### Exercise description
Copy, from the entries below, each line where the word "Right" can be found.

Items from a data source:
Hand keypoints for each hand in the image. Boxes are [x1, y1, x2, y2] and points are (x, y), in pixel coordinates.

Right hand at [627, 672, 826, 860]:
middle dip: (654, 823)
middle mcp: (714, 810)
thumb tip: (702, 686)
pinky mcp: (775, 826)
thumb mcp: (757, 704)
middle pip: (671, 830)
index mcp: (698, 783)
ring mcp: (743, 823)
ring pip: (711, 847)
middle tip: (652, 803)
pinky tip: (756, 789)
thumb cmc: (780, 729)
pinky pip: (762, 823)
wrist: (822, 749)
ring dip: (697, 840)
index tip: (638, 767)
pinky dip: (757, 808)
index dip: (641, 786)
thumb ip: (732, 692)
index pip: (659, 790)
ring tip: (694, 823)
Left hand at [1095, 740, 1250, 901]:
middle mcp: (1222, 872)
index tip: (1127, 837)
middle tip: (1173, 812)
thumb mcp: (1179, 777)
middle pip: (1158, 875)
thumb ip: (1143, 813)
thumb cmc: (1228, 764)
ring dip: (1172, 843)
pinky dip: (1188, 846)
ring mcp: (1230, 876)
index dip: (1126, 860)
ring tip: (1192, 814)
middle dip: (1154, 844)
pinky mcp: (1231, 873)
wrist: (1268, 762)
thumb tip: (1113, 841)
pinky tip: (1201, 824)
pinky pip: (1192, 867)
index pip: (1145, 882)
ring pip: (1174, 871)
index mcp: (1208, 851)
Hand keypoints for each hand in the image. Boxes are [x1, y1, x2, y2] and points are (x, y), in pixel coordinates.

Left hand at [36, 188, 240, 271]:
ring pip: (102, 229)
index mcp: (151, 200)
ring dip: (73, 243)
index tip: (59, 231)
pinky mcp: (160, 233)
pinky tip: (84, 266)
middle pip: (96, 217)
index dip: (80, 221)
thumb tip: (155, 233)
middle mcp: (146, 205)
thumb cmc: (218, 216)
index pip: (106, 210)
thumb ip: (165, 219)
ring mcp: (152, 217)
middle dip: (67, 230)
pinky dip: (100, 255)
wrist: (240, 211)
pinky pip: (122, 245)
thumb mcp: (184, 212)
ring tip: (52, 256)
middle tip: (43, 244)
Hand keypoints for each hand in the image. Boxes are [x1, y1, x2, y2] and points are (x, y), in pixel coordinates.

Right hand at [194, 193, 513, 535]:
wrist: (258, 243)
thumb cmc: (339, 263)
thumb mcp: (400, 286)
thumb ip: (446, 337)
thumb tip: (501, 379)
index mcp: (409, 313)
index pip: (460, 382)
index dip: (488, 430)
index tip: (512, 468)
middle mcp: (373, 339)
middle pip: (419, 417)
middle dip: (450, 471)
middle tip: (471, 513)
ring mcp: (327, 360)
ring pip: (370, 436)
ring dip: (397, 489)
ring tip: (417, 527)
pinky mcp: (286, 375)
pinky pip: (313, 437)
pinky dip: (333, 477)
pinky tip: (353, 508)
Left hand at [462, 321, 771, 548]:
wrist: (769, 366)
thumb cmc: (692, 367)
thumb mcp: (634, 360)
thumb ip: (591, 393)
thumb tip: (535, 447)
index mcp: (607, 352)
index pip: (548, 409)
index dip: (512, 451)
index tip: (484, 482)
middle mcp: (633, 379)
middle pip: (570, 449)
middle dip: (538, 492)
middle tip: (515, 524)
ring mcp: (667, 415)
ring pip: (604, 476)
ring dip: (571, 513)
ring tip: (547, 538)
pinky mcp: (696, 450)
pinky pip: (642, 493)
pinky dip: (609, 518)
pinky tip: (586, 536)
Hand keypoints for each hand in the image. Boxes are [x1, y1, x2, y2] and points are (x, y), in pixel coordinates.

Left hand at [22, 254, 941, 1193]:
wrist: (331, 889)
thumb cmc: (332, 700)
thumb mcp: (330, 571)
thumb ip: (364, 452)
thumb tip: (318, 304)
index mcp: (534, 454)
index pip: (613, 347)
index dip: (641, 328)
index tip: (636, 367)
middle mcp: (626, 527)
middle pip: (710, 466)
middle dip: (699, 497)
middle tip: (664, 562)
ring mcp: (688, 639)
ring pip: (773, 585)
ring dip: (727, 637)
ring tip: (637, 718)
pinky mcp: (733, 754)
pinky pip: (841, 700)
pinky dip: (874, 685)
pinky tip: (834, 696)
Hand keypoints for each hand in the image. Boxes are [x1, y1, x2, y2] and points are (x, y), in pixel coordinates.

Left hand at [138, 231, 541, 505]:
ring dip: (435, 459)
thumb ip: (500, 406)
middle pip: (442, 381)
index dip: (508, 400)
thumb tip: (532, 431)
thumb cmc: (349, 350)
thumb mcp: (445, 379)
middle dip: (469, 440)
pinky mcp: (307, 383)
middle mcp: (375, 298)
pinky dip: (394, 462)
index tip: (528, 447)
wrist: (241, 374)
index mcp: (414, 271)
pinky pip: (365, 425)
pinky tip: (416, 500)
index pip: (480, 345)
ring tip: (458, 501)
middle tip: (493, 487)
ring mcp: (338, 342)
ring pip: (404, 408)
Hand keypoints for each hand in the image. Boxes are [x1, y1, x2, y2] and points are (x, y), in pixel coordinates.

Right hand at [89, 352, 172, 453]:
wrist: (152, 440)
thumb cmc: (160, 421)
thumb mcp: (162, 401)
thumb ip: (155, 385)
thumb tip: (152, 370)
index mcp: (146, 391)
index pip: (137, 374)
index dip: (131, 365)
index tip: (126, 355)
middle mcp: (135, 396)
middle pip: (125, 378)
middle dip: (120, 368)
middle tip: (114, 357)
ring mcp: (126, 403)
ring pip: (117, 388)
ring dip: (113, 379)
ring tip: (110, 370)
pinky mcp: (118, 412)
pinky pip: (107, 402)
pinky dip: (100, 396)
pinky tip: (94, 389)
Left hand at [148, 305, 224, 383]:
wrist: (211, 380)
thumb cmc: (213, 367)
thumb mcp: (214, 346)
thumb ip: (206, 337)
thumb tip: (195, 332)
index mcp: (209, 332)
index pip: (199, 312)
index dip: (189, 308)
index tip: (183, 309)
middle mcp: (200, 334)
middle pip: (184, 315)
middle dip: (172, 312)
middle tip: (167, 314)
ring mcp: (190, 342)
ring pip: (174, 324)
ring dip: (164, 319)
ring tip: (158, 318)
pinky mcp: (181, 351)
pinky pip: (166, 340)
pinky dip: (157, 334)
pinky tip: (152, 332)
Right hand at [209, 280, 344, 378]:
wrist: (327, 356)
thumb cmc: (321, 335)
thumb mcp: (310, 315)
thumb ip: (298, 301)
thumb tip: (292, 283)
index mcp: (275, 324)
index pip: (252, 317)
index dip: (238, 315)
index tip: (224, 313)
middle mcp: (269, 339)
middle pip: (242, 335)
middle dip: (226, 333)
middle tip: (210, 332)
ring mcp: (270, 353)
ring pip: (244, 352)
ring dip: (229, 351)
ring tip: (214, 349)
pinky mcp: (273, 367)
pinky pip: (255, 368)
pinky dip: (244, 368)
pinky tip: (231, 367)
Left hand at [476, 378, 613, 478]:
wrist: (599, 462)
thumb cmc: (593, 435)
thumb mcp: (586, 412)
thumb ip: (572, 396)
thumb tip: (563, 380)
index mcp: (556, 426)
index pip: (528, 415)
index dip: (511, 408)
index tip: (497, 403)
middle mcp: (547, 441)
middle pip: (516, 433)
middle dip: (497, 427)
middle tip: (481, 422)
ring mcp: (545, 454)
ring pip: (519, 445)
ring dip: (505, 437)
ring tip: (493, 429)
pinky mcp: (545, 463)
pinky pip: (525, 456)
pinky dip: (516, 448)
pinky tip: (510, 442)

### Result of this task
Right hand at [627, 672, 826, 860]:
Right hand at [194, 193, 513, 535]:
Right hand at [89, 352, 172, 453]:
Right hand at [209, 280, 344, 378]:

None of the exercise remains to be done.